Notwithstanding the discussion after your post, I agree with @Mcgyver. It's not that hard to achieve that kind of accuracy on a surface plate with precision instruments and precision gauge blocks.

What is hard is moving that precision to the mill. Which is why I don't bother scribing on my surface plate. Scribing is not a precision process. At least not for me anyway.

I'll stay out of the scraping discussion other than to say that I have zero doubt about @Mcgyver 's skills in that arena. Basically, I accept his comments as fact. Any and all scraping I have done was on damaged parts or wood. I don't have the patience or the skills to scrape a large metal surface properly.

I must also say that my CMM experience differs from yours dramatically. In fact, I'd say we are on opposite pages! LOL!

In my own experience, CMM machines are good for measuring BIG things to decent precision considering the size of the part and equipment. But the darn things are just so Orwellian (think octopus on tippy toes) that the errors stack up fast. Which is ok considering the size of the part, the effect of temperature as part size goes up, non-uniform stresses, etc etc. They have their place and can do things you can't do with a conventional gauge setup.

Funny story - my daughter worked in the quality lab at a big automotive supplier. The guy who ran the CMM up and quit one day. After others gave up, she was given the assignment to figure out why the numbers never made sense. She discovered that the guy who quit had been using a translation matrix to transpose the results to make them reasonable. In other words, the numbers were so wrong he had to correct them within the reporting system! Boy was management ever pissed! LOL!
 

little ol' e

Jus' a hobby guy
Notwithstanding the discussion after your post, I agree with @Mcgyver. It's not that hard to achieve that kind of accuracy on a surface plate with precision instruments and precision gauge blocks.

What is hard is moving that precision to the mill. Which is why I don't bother scribing on my surface plate. Scribing is not a precision process. At least not for me anyway.
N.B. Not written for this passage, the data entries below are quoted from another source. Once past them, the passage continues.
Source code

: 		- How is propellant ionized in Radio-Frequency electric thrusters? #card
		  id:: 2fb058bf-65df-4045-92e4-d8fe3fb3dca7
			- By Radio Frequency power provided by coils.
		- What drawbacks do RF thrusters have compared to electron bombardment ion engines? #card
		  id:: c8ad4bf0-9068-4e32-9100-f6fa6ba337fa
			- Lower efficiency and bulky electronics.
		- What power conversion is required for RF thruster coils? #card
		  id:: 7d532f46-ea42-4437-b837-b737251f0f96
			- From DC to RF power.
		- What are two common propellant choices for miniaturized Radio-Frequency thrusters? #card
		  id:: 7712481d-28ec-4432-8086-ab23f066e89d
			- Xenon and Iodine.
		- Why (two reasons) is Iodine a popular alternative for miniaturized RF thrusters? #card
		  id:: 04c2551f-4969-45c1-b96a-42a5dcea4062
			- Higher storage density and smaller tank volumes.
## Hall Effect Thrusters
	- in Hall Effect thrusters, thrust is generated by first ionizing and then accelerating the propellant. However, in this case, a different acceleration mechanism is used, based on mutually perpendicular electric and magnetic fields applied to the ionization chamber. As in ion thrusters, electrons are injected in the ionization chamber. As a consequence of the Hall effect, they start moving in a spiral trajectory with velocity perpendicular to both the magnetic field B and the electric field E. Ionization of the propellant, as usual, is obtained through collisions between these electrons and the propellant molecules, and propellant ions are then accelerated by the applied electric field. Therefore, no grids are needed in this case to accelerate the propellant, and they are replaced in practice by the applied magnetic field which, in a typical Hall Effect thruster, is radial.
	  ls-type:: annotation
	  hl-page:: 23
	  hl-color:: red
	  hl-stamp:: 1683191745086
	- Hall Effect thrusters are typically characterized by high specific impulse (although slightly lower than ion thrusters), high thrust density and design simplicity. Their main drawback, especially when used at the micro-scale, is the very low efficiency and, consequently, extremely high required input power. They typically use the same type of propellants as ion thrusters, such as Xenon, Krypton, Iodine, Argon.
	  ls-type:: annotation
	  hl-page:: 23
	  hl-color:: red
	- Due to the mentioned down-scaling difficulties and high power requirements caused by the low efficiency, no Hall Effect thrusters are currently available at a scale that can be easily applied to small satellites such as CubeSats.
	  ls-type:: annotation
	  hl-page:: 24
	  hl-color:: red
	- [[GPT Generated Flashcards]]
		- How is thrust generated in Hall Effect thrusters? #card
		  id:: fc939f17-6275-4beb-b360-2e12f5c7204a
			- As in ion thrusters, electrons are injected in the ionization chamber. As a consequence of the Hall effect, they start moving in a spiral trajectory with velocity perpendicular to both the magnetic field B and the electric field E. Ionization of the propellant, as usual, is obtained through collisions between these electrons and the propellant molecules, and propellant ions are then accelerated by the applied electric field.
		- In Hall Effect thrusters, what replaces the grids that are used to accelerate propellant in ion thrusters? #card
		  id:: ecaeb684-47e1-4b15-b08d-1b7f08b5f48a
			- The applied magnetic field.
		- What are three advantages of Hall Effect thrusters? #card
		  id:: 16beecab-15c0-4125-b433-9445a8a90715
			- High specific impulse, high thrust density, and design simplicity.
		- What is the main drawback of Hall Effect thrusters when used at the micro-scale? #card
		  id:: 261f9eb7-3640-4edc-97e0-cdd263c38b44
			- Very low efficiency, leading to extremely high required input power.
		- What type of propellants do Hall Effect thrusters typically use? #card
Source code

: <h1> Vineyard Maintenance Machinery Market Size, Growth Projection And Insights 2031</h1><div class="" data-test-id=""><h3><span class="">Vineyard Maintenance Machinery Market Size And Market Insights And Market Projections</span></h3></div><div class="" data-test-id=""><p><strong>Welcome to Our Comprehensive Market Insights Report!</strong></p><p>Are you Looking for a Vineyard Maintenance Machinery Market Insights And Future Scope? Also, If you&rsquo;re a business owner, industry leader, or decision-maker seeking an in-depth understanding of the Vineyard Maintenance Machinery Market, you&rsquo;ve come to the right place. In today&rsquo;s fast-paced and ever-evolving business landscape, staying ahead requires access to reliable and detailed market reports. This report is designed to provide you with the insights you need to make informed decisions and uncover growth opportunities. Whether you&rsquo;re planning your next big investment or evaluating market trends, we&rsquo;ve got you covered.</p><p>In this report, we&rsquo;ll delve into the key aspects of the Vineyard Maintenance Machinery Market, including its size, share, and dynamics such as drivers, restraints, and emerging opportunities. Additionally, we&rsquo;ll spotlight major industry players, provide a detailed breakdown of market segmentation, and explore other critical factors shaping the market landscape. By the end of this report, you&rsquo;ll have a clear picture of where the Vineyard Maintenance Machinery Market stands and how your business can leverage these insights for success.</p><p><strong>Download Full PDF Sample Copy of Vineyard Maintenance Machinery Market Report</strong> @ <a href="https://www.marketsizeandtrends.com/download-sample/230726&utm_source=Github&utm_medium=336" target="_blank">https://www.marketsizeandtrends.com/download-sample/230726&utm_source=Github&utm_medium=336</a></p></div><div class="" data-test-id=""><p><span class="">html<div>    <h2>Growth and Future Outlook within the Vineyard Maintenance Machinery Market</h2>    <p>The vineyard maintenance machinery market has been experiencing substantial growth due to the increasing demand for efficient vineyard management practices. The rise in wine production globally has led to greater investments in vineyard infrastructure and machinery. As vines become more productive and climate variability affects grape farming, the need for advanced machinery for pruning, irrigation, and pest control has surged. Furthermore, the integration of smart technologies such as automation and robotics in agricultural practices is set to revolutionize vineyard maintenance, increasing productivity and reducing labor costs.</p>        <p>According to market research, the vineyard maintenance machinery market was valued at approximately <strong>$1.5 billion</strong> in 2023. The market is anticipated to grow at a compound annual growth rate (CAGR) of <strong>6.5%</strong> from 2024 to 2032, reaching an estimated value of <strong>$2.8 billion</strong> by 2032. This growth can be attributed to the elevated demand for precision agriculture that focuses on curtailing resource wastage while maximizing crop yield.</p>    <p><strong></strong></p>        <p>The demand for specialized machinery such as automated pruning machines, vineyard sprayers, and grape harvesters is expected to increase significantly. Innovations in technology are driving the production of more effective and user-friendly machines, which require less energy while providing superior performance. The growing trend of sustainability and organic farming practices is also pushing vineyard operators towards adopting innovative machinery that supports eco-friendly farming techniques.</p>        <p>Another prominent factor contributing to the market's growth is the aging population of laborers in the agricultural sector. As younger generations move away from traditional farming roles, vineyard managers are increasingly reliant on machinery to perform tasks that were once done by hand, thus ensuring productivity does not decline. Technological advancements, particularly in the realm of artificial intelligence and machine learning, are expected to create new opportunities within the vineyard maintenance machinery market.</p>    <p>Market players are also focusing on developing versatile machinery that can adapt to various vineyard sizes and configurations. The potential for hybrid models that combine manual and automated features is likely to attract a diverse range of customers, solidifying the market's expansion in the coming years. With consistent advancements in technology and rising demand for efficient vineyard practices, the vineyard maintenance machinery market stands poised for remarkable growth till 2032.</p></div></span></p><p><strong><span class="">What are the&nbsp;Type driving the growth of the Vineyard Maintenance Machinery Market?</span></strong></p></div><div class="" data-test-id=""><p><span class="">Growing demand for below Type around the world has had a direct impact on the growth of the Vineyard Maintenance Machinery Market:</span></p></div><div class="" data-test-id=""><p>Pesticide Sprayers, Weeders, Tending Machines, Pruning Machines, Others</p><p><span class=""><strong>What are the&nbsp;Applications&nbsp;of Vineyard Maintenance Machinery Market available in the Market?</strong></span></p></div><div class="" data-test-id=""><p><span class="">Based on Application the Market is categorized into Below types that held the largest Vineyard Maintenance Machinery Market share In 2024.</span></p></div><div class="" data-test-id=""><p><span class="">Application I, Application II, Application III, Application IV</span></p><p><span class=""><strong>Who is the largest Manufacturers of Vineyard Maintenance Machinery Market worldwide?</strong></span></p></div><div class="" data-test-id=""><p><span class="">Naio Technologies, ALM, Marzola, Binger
I'll stay out of the scraping discussion other than to say that I have zero doubt about @Mcgyver 's skills in that arena. Basically, I accept his comments as fact. Any and all scraping I have done was on damaged parts or wood. I don't have the patience or the skills to scrape a large metal surface properly.

I must also say that my CMM experience differs from yours dramatically. In fact, I'd say we are on opposite pages! LOL!

In my own experience, CMM machines are good for measuring BIG things to decent precision considering the size of the part and equipment. But the darn things are just so Orwellian (think octopus on tippy toes) that the errors stack up fast. Which is ok considering the size of the part, the effect of temperature as part size goes up, non-uniform stresses, etc etc. They have their place and can do things you can't do with a conventional gauge setup.
I'm not saying I doubt Mcgyvers technique when using a scraper. I have several Starrett scrapers for deburring actually. I just never considered buying 1 for squaring blocks to within a tenth.
Perhaps our CMM experience differs, That's ok. Our CMM checks some very small parts as well, both internally and externally, also measuring from tooling balls.
I will back out of this thread now.
I hope I didn't ruffle anyone's feathers here, I just haven't heard of scraping blocks to within a tenth in all my years of machining.